━━━━━ SOURCE INFORMATION ━━━━━

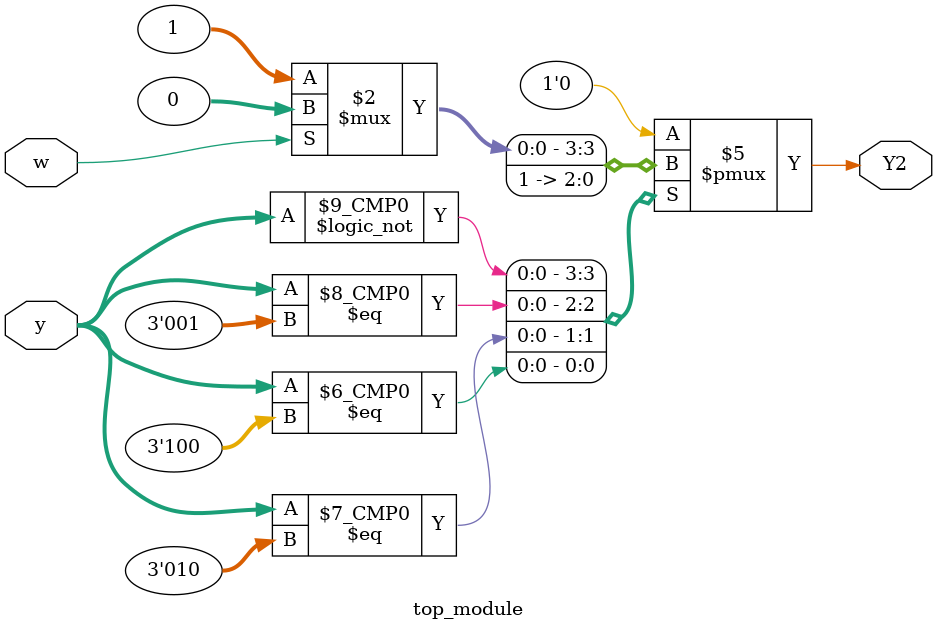
<source format=sv>
module top_module(
    input [3:1] y,
    input w,
    output reg Y2);

    always @(*) begin
        case (y)
            // Next state logic for Y2
            3'b000: Y2 = (w) ? 0 : 1;
            3'b001: Y2 = 1;
            3'b010: Y2 = 1;
            3'b011: Y2 = 0;
            3'b100: Y2 = 1;
            3'b101: Y2 = 0;
            default: Y2 = 0;
        endcase
    end

endmodule

</source>
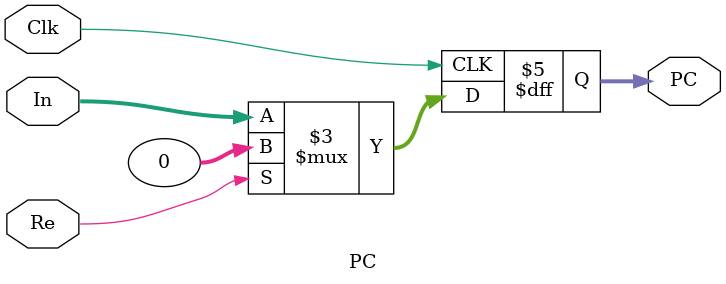
<source format=v>
module PC(In ,Re ,PC, Clk);
	input Re, Clk;
	input[31:0] In;
	output reg [31:0] PC;
	
	always@(posedge Clk)begin
		if(Re) PC = 32'd0;
		else PC = In; 
	end
endmodule

</source>
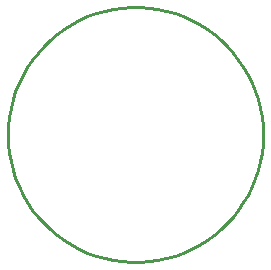
<source format=gko>
%FSTAX23Y23*%
%MOIN*%
%SFA1B1*%

%IPPOS*%
%ADD15C,0.010000*%
%LNactive_electrode-1*%
%LPD*%
G54D15*
X00873Y0043D02*
D01*
X00872Y00459*
X00869Y00489*
X00863Y00518*
X00856Y00547*
X00847Y00575*
X00836Y00602*
X00823Y00629*
X00808Y00655*
X00791Y00679*
X00773Y00703*
X00753Y00725*
X00732Y00745*
X00709Y00764*
X00685Y00782*
X0066Y00798*
X00634Y00811*
X00607Y00824*
X00579Y00834*
X0055Y00842*
X00521Y00848*
X00492Y00852*
X00462Y00854*
X00433*
X00403Y00852*
X00374Y00848*
X00345Y00842*
X00316Y00834*
X00288Y00824*
X00261Y00811*
X00235Y00798*
X0021Y00782*
X00186Y00764*
X00163Y00745*
X00142Y00725*
X00122Y00703*
X00104Y00679*
X00087Y00655*
X00072Y00629*
X00059Y00602*
X00048Y00575*
X00039Y00547*
X00032Y00518*
X00027Y00489*
X00024Y00459*
X00023Y0043*
X00024Y004*
X00027Y0037*
X00032Y00341*
X00039Y00312*
X00048Y00284*
X00059Y00257*
X00072Y0023*
X00087Y00204*
X00104Y0018*
X00122Y00156*
X00142Y00134*
X00163Y00114*
X00186Y00095*
X0021Y00077*
X00235Y00061*
X00261Y00048*
X00288Y00035*
X00316Y00025*
X00345Y00017*
X00374Y00011*
X00403Y00007*
X00433Y00005*
X00462*
X00492Y00007*
X00521Y00011*
X0055Y00017*
X00579Y00025*
X00607Y00035*
X00634Y00048*
X0066Y00061*
X00685Y00077*
X00709Y00095*
X00732Y00114*
X00753Y00134*
X00773Y00156*
X00791Y0018*
X00808Y00204*
X00823Y0023*
X00836Y00257*
X00847Y00284*
X00856Y00312*
X00863Y00341*
X00869Y0037*
X00872Y004*
X00873Y0043*
M02*
</source>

━━━━━

** TASK GOAL **
Copy, from the material above, each line in which the string "always" occurs.

** THE COMPLETED TASK **
    always @(*) begin
	always@(posedge Clk)begin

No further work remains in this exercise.